Mordor has come home; everything the hobbits have fought so hard for has been ruined. At first glance, Frodo and the others blame outside forces for the destruction. Evil men, brigands, and thieves have moved in while the protecting Rangers have gone to war. Sharkey, their leader, has urged them to “hack, burn and ruin” since his arrival. The hobbits soon learn that Sharkey is their old enemy Saruman, who has ravaged the Shire in revenge for his own losses.
The outsiders are not the only ones to blame, however. Like the evil of the Ring, the evil that besets the Shire works from within, feeding on the hobbits’ own desires. Lotho Sackville-Baggins, hungry for power and prestige, brought the first Men into the Four Farthings to protect his growing property. “Seems he wanted to own everything himself, and then order other folk about,” says Farmer Cotton. Although couched in rustic language, the description fits Sauron as well as Lotho. Other hobbits also accepted and even enjoyed the changes, regardless of the cost. Ted Sandyman, the greedy miller, loves the wasteful and polluting mechanisms of the new mill, “and he works there cleaning wheels for the Men, where his dad was the Miller and his own master.” Worst of all, the hobbits have allowed this to happen; whether through inattention or cowardice, the most sensible and good hobbits went along with the changes until, “before we knew where we were,” the beauty and joy of the Shire were gone.

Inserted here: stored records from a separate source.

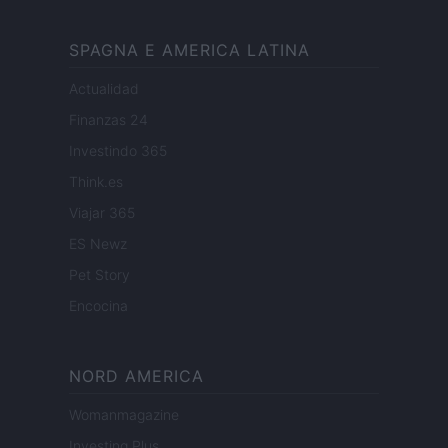
SPAGNA E AMERICA LATINA
Actualidad
Finanzas 24
Investindo 365
Think.es
Viajar 365
ES Newz
Pet Story
Encocina
NORD AMERICA
Womanmagazine
Investing Plus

The return of Frodo, Sam, Merry, and Pippin catalyzes the hobbits. The adventurers have grown on their journey, and they know the importance of defending their ideals against evil. They have fought and won the impossible battle against Sauron; a struggle against a real but abstract evil. Now they must fight evil again, this time at the very concrete level of their own homeland. On the journey home, Barliman Butterbur had been impressed by their military bearing, but “they themselves had become . . . used to warfare and riding in well-arrayed companies.” Gandalf sums up the change: “You are grown up now. Grown indeed very high” — both literally and figuratively, because thanks to Treebeard’s Ent-draught, Merry and Pippin have become the tallest hobbits on record.
The heroes’ resolve inspires other hobbits, who overcome their fear and act together. The ruffians threaten to arrest a single hobbit, but “suddenly they were aware that Farmer Cotton was not all alone.” Throughout the novel, isolation makes people vulnerable, but cooperation — whether it be on a large scale as when the Riders of Rohan aid Minas Tirith, or at the level of an individual, as when Sam carried Frodo up the slope of Mount Doom — leads to victory. For the hobbits, after they determine to act and decide to act together, the Scouring of the Shire can begin. The four heroes provide the expertise, while their country folk provide the support they need to succeed.

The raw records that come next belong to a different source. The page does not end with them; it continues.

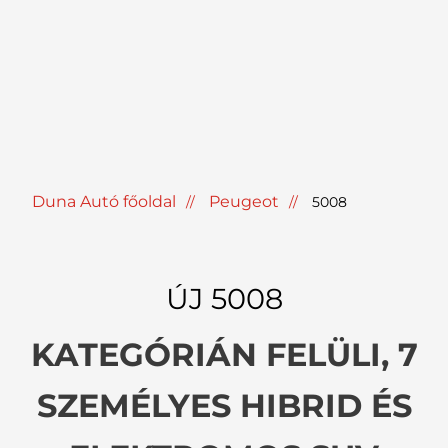
Duna Autó főoldal
Peugeot
5008
ÚJ 5008
KATEGÓRIÁN FELÜLI, 7
SZEMÉLYES HIBRID ÉS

With determination and cooperation, the hobbits expel the invaders, destroy Saruman and his henchman Wormtongue, and eradicate the last vestige of Sauron’s evil in Middle-earth. Then they apply the same energy to the restoration of their beloved homeland. “Now there were thousands of willing hands of all ages, from the small and nimble ones of the hobbit lads and lasses to the well-worn and horny ones of the gaffers and gammers.” The result is not just an ideal restored, but surpassed: “a gleam of beauty beyond that of mortal summers that flicker and pass on this Middle-earth.” As with the novel as a whole, the ending of evil means little without the assurance of continuation, that the life and land, once saved, will be preserved and remembered.